That time when Citytv played great movies

Toronto is a city in love with movies. Today, we are overwhelmed by how much choice we have to indulge that love, from TIFF to the reps, uncut and commercial free HD channels, $5 Blu-rays, streams, on demand, pirating or even just using our phones to gaze upon YouTube. Whatever our fancy, we live in a time of unprecedented access to movies.

No amount of programming wizardry or post-modern playlist shuffling, however, could ever come close to reproducing what it was once like to be a patron of that most eclectic festival of cathode ray mayhem, witness to a heady yet irresistible parade of high-brow art house, home grown Canadiana, beloved Hollywood classics and low-grade, gormless sleaze guaranteed to rattle, titillate and challenge our senses all hours of the day and night: Citytv’s Great Movies.
● ● ● ●
_Your tasks:_
[a] Decide whether each statement below agrees with the piece on Citytv's Great Movies, answering yes or no and quoting the deciding words from it: (i) Toronto is described as a city in love with movies. (ii) Blu-rays are mentioned as costing $10. (iii) Programming wizardry could closely reproduce the experience of watching Citytv's Great Movies.
[b] Write a continuation of the piece on Citytv's Great Movies, picking up right after its final sentence.
● ● ● ●
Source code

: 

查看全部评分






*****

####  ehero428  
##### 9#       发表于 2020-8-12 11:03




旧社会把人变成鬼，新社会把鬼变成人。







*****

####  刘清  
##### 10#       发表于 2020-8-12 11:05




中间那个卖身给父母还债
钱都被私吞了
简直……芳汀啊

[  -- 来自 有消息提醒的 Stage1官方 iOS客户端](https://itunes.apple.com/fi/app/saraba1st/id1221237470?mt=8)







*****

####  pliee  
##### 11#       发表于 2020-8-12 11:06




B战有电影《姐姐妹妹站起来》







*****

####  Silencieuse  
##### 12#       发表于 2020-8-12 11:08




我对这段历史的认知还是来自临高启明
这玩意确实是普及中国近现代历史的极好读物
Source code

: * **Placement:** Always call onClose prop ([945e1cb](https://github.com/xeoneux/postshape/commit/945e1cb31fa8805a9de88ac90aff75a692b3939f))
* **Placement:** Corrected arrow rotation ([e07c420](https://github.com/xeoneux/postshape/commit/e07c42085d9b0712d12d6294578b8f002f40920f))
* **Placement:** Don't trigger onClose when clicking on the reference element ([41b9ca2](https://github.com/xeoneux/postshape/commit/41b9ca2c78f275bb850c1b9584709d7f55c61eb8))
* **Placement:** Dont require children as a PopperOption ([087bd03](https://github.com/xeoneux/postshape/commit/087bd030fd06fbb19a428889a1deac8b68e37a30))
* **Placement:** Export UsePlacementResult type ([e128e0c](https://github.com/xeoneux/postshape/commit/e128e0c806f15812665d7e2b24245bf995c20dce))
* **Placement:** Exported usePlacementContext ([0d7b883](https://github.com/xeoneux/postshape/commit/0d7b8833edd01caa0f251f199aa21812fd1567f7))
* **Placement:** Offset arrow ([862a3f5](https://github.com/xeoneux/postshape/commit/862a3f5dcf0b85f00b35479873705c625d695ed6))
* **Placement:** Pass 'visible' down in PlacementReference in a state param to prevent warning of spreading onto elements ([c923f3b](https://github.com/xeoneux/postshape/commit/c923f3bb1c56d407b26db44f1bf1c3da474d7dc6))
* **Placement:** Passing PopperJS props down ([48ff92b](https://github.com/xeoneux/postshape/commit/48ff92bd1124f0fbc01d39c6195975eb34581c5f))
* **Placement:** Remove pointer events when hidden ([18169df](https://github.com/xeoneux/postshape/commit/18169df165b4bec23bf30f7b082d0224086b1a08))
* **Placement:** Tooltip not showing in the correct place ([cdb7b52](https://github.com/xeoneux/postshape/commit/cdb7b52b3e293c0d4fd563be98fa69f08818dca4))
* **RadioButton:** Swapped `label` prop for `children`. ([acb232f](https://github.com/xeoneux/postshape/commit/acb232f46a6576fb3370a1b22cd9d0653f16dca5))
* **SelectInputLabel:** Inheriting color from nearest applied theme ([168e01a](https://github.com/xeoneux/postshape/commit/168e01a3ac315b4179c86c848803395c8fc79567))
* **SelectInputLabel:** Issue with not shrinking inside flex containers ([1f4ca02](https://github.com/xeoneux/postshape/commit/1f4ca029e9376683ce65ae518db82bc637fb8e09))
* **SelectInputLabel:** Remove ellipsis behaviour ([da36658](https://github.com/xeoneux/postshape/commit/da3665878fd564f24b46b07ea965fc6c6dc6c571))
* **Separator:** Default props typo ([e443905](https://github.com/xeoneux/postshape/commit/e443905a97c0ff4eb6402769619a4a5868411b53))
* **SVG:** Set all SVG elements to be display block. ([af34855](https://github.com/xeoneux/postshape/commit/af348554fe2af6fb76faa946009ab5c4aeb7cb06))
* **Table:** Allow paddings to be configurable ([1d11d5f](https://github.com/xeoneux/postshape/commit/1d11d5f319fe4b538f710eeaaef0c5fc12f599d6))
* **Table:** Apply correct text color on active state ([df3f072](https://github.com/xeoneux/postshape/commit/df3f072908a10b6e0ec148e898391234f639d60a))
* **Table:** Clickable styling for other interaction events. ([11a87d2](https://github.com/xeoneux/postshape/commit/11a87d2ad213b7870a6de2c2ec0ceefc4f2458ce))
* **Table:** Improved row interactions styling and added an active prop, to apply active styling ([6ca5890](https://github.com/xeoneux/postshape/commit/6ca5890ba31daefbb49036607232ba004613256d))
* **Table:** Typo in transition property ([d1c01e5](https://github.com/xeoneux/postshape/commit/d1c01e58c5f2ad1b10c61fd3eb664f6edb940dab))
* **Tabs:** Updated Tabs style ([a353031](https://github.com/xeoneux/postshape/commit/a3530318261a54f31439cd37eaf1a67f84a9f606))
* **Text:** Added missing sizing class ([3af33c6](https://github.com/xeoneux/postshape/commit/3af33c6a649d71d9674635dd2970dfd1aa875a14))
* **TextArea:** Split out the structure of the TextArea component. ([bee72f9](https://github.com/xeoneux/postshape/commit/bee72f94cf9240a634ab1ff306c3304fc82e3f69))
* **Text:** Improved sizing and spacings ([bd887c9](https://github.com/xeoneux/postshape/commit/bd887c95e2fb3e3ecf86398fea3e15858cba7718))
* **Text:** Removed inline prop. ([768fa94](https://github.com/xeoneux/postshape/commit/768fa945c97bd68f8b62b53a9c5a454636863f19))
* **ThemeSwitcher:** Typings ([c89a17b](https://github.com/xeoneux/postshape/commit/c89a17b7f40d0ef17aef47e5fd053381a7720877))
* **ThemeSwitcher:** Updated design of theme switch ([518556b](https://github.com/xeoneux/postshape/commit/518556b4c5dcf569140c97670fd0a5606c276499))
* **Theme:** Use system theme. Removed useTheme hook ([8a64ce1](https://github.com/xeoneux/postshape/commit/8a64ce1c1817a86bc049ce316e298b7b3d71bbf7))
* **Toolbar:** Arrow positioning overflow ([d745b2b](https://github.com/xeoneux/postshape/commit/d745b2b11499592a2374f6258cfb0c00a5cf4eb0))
● ● ● ●
_Answers for the exercise:_
[a]
(i) Yes: "Toronto is a city in love with movies."
(ii) No: "$5 Blu-rays"
(iii) No: "No amount of programming wizardry or post-modern playlist shuffling, however, could ever come close to reproducing what it was once like to be a patron of that most eclectic festival of cathode ray mayhem"

[b]
As one of the core three tenets of old Citytv’s identity — “News Movies Music,” movies played a crucial role in forging their destiny, or rather, Baby Blue movies did. Even after all these years, people still talk about the Baby Blues with reverence because they not only helped defrost Toronto’s frigid attitudes towards sex, but more importantly pushed the buttons of those wholesome squares who controlled television at the time. Watching Citytv in the ’70s, especially the Baby Blues, was an act of insurrection.

In 1992, while celebrating their 20th anniversary, Citytv re-aired the original Baby Blue “The Best of the New York Erotic Film Festival,” a fuzzy compilation of arty sex shorts acquired by Canadian producer Robert Lantos for $500. “The Voice” could hardly have been more on point when he stated “While we have gone through a lot of changes, the content of the following films have not”:

As the Baby Blues cunning stunt achieved Moses Znaimer’s goal of bringing both wanted and unwanted attention to Citytv’s humble UHF location, (as well as probably inspiring David Cronenberg’s masterpiece Videodrome, but that’s another story…) the station also carved out a reputation for itself by showing regular movies too. The Great Movies skein screened double bills every night, with tacit acknowledgement that viewers were cool (“Before you go out tonight, see what’s on Great Movies.”) This was a marked contrast to other broadcasters’ passive treatment of their audience. The fanfare evolved, with each progressive intro getting more complex and exciting: watching these, you knew that something special was about to flash onto your screen.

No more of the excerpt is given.